Kitty turned to Jane. Hiccupping and crying, she said, "Someone s-said the cake was beautiful. I–I wanted to look before it was cut. I c-came in. Dwayne was there. On the f-floor. I thought he'd f-fainted."
“Calm down, Kitty," Jane said.
“Then I 1-looked. There was a knife in his ch-chest." Her voice had risen to a shriek again. "I pulled it out. I thought it would s-save him. B-but there was all that blood."
“You shouldn't have touched it," Jane said, averting her eyes from Dwayne.
“I know. I know. But I thought—" She looked over Jane's shoulder.
“Livvy, why did you have to do this?" Kitty asked.
Livvy made a noise like a mouse caught in a trap. A little squeak. Then said, "Me? Me! You think I stabbed my husband?"
“You could have divorced him," Kitty said, sobbing. "You could have had the marriage annulled. You didn't have to kill him.”
Livvy's eyes rolled back and she slipped to the floor in a heap.
Mel sent Jane to guard the front door and make sure no one left.
“Is he dead?" she whispered.
“Very. “
The guests were babbling hysterically. Several grabbed at Jane as she passed through the crowd around the door.
“What's happened?”
“Who was screaming?" they asked.
“There's been an accident," she said loudly, her voice shaking. "Keep the doorway clear. Don't anybody leave." She had to pluck several hands off her sleeve to get away.
She could already hear sirens when she reached the door. Iva Thatcher had followed Jane and said, in a frail, trembling voice, "It's not Livvy, is it?”
Jane gave Iva a quick hug. "No, no. It's not Livvy. It's Dwayne. I'm afraid he's dead.”
“Dead! How?”
Jane didn't want Iva starting a riot of rumor. "I don't know," Jane lied.
Two police cars and an ambulance pulled up as well as a beat-to-hell green Plymouth.
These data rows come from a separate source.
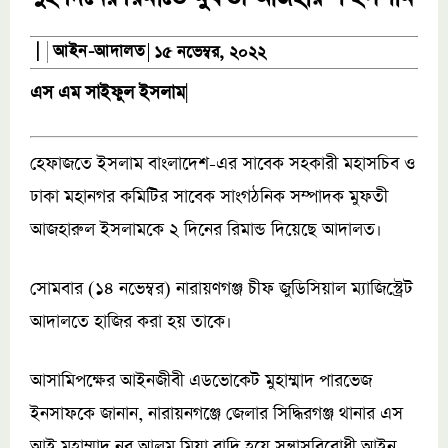
আইন-আদালত
|
১৫ নভেম্বর, ২০২২
এস এম সাইফুল ইসলাম
|
হেফাজতে ইসলাম বাংলাদেশ-এর সাবেক সহকারী মহাসচিব ও
ঢাকা মহানগর কমিটির সাবেক সাংগঠনিক সম্পাদক মুফতী
আজহারুল ইসলামকে ২ দিনের রিমান্ড দিয়েছে আদালত।
সোমবার (১৪ নভেম্বর) নারায়ণগঞ্জ চীফ জুডিসিয়াল ম্যাজিস্ট্রেট
আদালতে হাজির করা হয় তাকে।
আসামিপক্ষের আইনজীবী এডভোকেট মুহাম্মাদ পারভেজ
ইনসাফকে জানান, নারায়নগঞ্জে জেলার সিদ্ধিরগঞ্জ থানার এস
আই মুহাম্মাদ নুর আলম মিয়া বাদি হয়ে সন্ত্রাসবিরোধী আইন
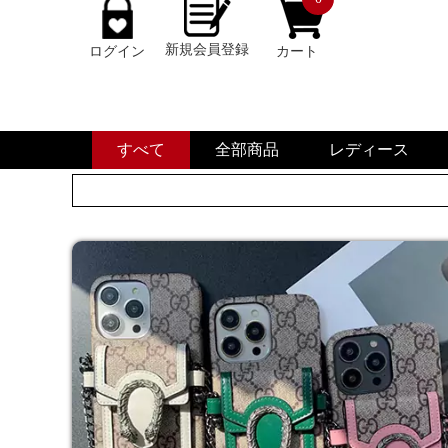
新規会員登録
ログイン
カート
すべて
全部商品
レディース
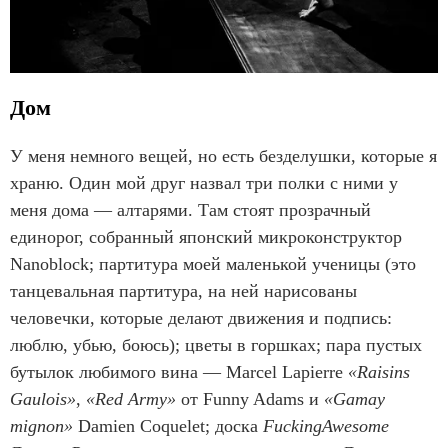
Дом
У меня немного вещей, но есть безделушки, которые я
храню. Один мой друг назвал три полки с ними у
меня дома — алтарями. Там стоят прозрачный
единорог, собранный японский микроконструктор
Nanoblock; партитура моей маленькой ученицы (это
танцевальная партитура, на ней нарисованы
человечки, которые делают движения и подпись:
люблю, убью, боюсь); цветы в горшках; пара пустых
бутылок любимого вина — Marcel Lapierre
«Raisins
Gaulois»
,
«Red Army»
от Funny Adams и
«Gamay
mignon»
Damien Coquelet; доска
FuckingAwesome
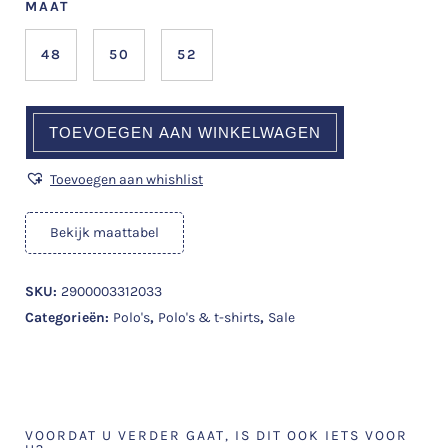
MAAT
48
50
52
TOEVOEGEN AAN WINKELWAGEN
Toevoegen aan whishlist
Bekijk maattabel
SKU:
2900003312033
Categorieën:
Polo's
,
Polo's & t-shirts
,
Sale
VOORDAT U VERDER GAAT, IS DIT OOK IETS VOOR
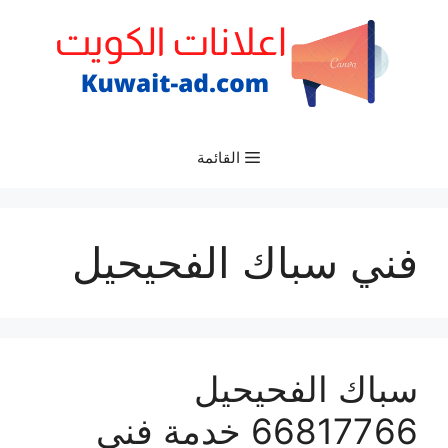
نتقل
لى
لمحتوى
القائمة
فني سباك الفحيحيل
سباك الفحيحيل
66817766 خدمة فني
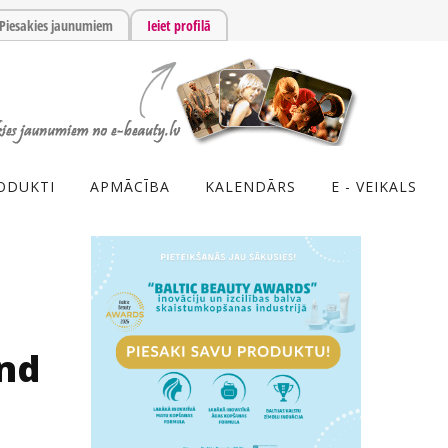
Piesakies jaunumiem
Ieiet profilā
ODUKTI
APMĀCĪBA
KALENDĀRS
E - VEIKALS
and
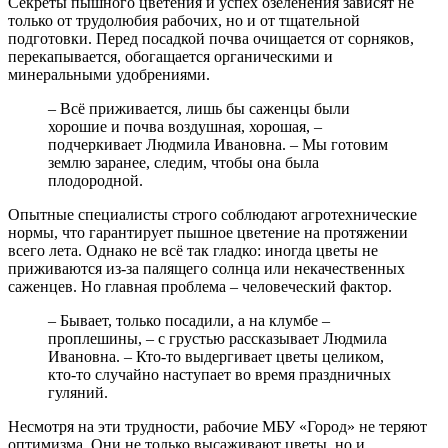
Секреты пышного цветения и успех озеленения зависят не
только от трудолюбия рабочих, но и от тщательной
подготовки. Перед посадкой почва очищается от сорняков,
перекапывается, обогащается органическими и
минеральными удобрениями.
– Всё приживается, лишь бы саженцы были
хорошие и почва воздушная, хорошая, –
подчеркивает Людмила Ивановна. – Мы готовим
землю заранее, следим, чтобы она была
плодородной.
Опытные специалисты строго соблюдают агротехнические
нормы, что гарантирует пышное цветение на протяжении
всего лета. Однако не всё так гладко: иногда цветы не
приживаются из‑за палящего солнца или некачественных
саженцев. Но главная проблема – человеческий фактор.
– Бывает, только посадили, а на клумбе –
проплешины, – с грустью рассказывает Людмила
Ивановна. – Кто‑то выдергивает цветы целиком,
кто‑то случайно наступает во время праздничных
гуляний.
Несмотря на эти трудности, рабочие МБУ «Город» не теряют
оптимизма. Они не только высаживают цветы, но и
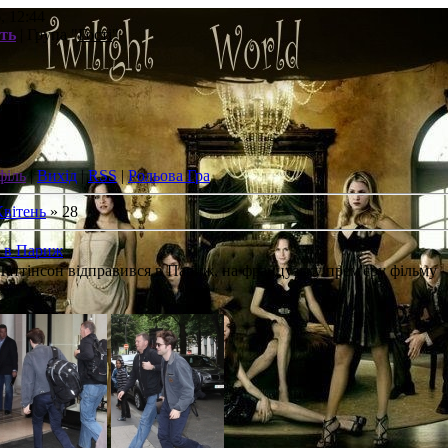
, 12:44
сть
| Група "
Гості
"
філь
|
Вихід
|
RSS
|
Рольова Гра
Квітень
»
28
в в Париж
Паттінсон відправився в Париж, на французьку прем'єру фільму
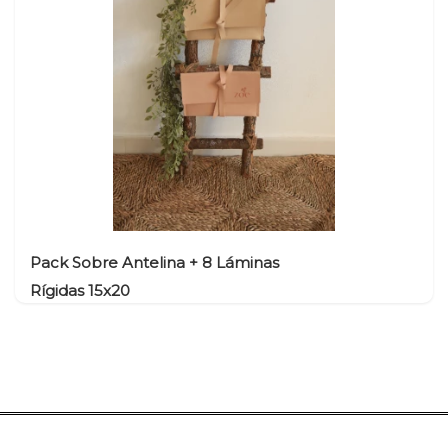
o cartón
ck sobre textil + copias o tarjetones
Larios Premium
Caja Madera Pendrive ST
Athenea
900
Mini
Fotográfico Luster PL
Caja Cartón Básica ST
Caja Madera Inglesa
Canvas Poliéster 270 g.
Caja de Madera
000
IEN
Nube
00 /
Larios Premium canvas
Caja Madera Flor
poliéster PL
Imán
Papel Fotográfico Mate
Caja Marco
Color Inkjet
Caja Corredera
Larios Premium Canvas
Madera
Algodón PL
Memories Box
Octogonal
Memories Box
Pack Sobre Antelina + 8 Láminas
Redonda
Memories Box
Rígidas 15x20
Nube
Memories Box Flor
Caja Pen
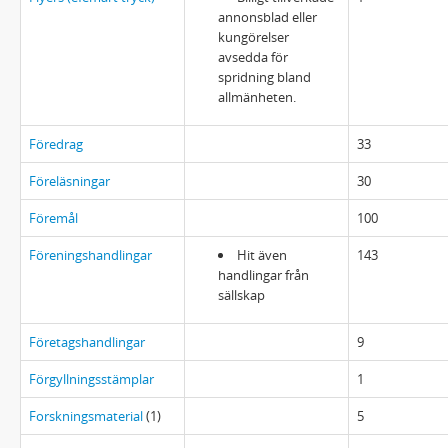
annonsblad eller
kungörelser
avsedda för
spridning bland
allmänheten.
Föredrag
33
Föreläsningar
30
Föremål
100
Föreningshandlingar
Hit även
143
handlingar från
sällskap
Företagshandlingar
9
Förgyllningsstämplar
1
Forskningsmaterial
(1)
5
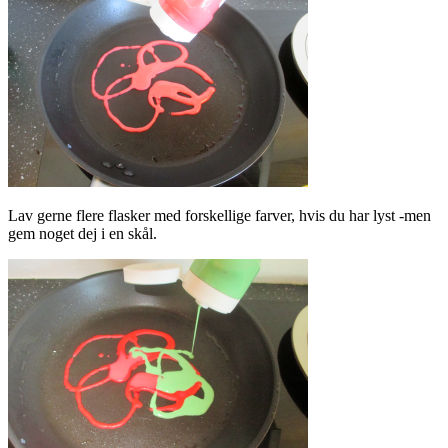
Lav gerne flere flasker med forskellige farver, hvis du har lyst -men
gem noget dej i en skål.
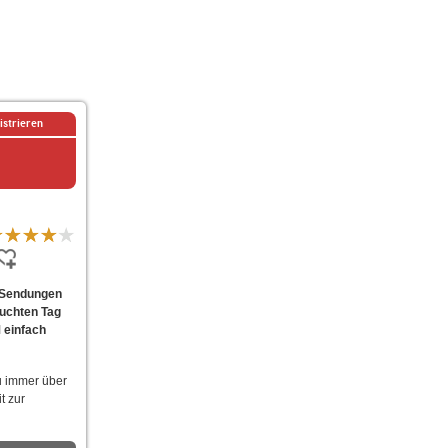
istrieren
e Sendungen
suchten Tag
 einfach
u immer über
t zur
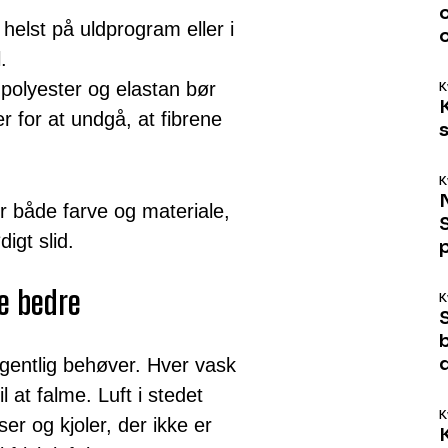
elst på uldprogram eller i
.
olyester og elastan bør
K
 for at undgå, at fibrene
s
K
ter både farve og materiale,
igt slid.
te bedre
K
b
gentlig behøver. Hver vask
il at falme. Luft i stedet
K
ser og kjoler, der ikke er
K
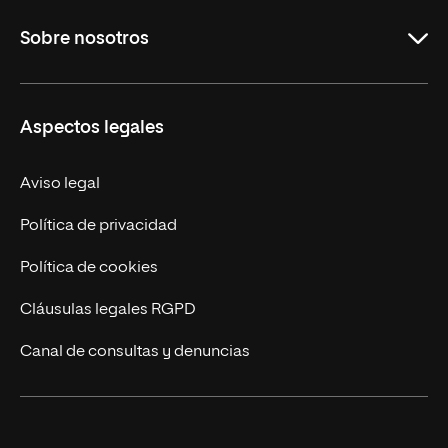
Carreras
Sobre nosotros
Maestrías
Educación Continua
UNIR en Perú
Aspectos legales
Trabaja en UNIR
Actualidad UNIR
Aviso legal
Contáctanos
Política de privacidad
Política de cookies
Cláusulas legales RGPD
Canal de consultas y denuncias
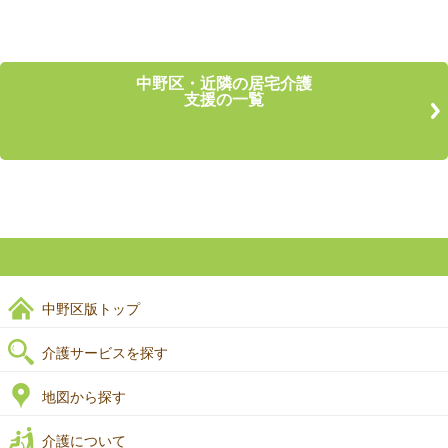
中野区・近隣の居宅介護
支援の一覧
中野区版トップ
介護サービスを探す
地図から探す
介護について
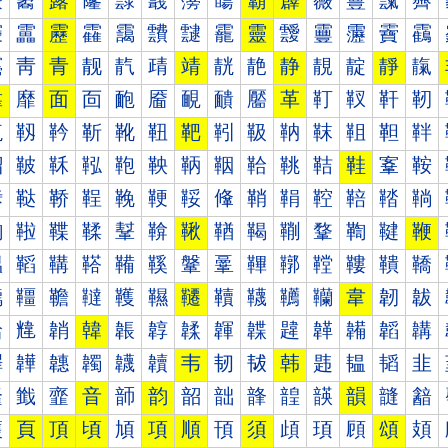
霰
霱
露
霳
霴
霵
霶
霷
霸
霹
霺
霻
霼
霽
靀
靁
靂
靃
靄
靅
靆
靇
靈
靉
靊
靋
靌
靍
靐
靑
青
靓
靔
靕
靖
靗
靘
静
靚
靛
靜
靝
靠
靡
面
靣
靤
靥
靦
靧
靨
革
靪
靫
靬
靭
靰
靱
靲
靳
靴
靵
靶
靷
靸
靹
靺
靻
靼
靽
鞀
鞁
鞂
鞃
鞄
鞅
鞆
鞇
鞈
鞉
鞊
鞋
鞌
鞍
鞐
鞑
鞒
鞓
鞔
鞕
鞖
鞗
鞘
鞙
鞚
鞛
鞜
鞝
鞠
鞡
鞢
鞣
鞤
鞥
鞦
鞧
鞨
鞩
鞪
鞫
鞬
鞭
鞰
鞱
鞲
鞳
鞴
鞵
鞶
鞷
鞸
鞹
鞺
鞻
鞼
鞽
韀
韁
韂
韃
韄
韅
韆
韇
韈
韉
韊
韋
韌
韍
韐
韑
韒
韓
韔
韕
韖
韗
韘
韙
韚
韛
韜
韝
韠
韡
韢
韣
韤
韥
韦
韧
韨
韩
韪
韫
韬
韭
韰
韱
韲
音
韴
韵
韶
韷
韸
韹
韺
韻
韼
韽
頀
頁
頂
頃
頄
項
順
頇
須
頉
頊
頋
頌
頍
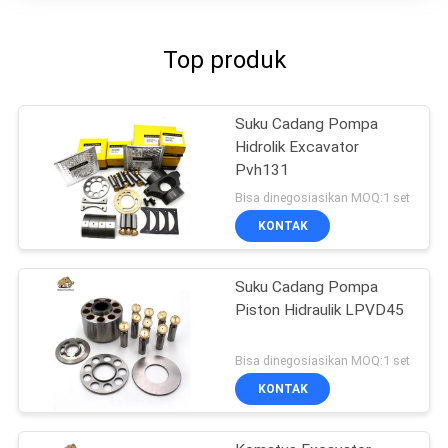
Top produk
Suku Cadang Pompa
Hidrolik Excavator
Pvh131
Bisa dinegosiasikan MOQ:1 set
KONTAK
Suku Cadang Pompa
Piston Hidraulik LPVD45
Bisa dinegosiasikan MOQ:1 set
KONTAK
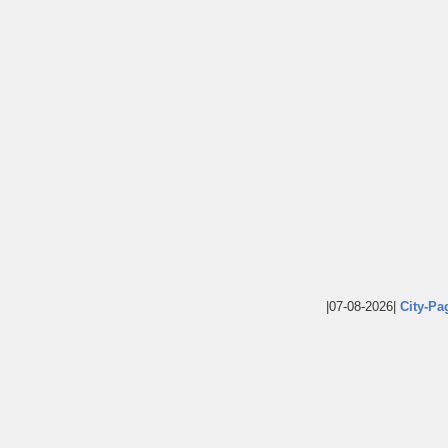
|07-08-2026|
City-Pa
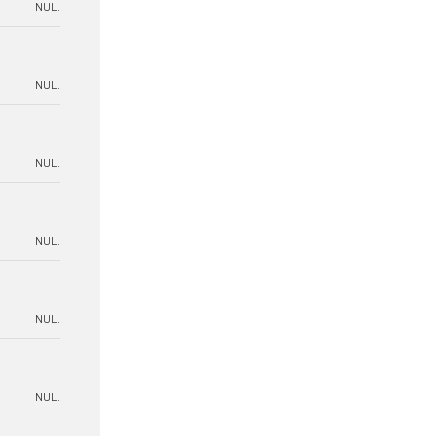
NUL.
NUL.
NUL.
NUL.
NUL.
NUL.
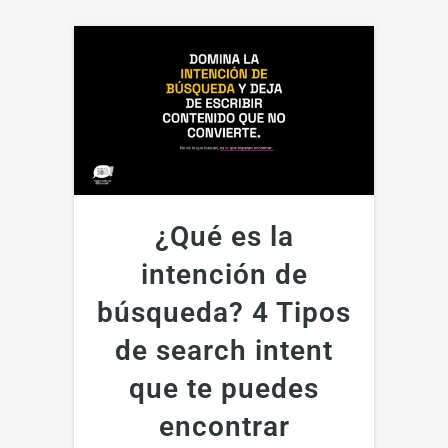
¿Qué es la
intención de
búsqueda? 4 Tipos
de search intent
que te puedes
encontrar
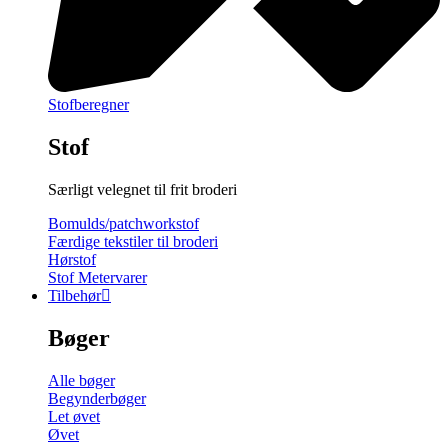
Stofberegner
Stof
Særligt velegnet til frit broderi
Bomulds/patchworkstof
Færdige tekstiler til broderi
Hørstof
Stof Metervarer
Tilbehør
Bøger
Alle bøger
Begynderbøger
Let øvet
Øvet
A very short, tough-looking elderly man got out of the car. Jane guessed it was Gus Ambler, the old sheriff Mel had gotten the background on the Thatchers from.
“Where is the victim?" John Smith asked.
Jane pointed the way and stood aside as he and the ambulance attendants rushed past. The old man was last and puffing with the effort to hurry.
“I'm with the police," he said gruffly.
“I thought so," Jane said, letting him pass. She couldn't have stopped his headlong rhinoceros progress if she'd tried.
She closed the door and leaned back against it with her eyes closed. If she'd had her car keys in her possession at that moment, she might well have grabbed Shelley and staggered to her rusty, familiar station wagon and driven away.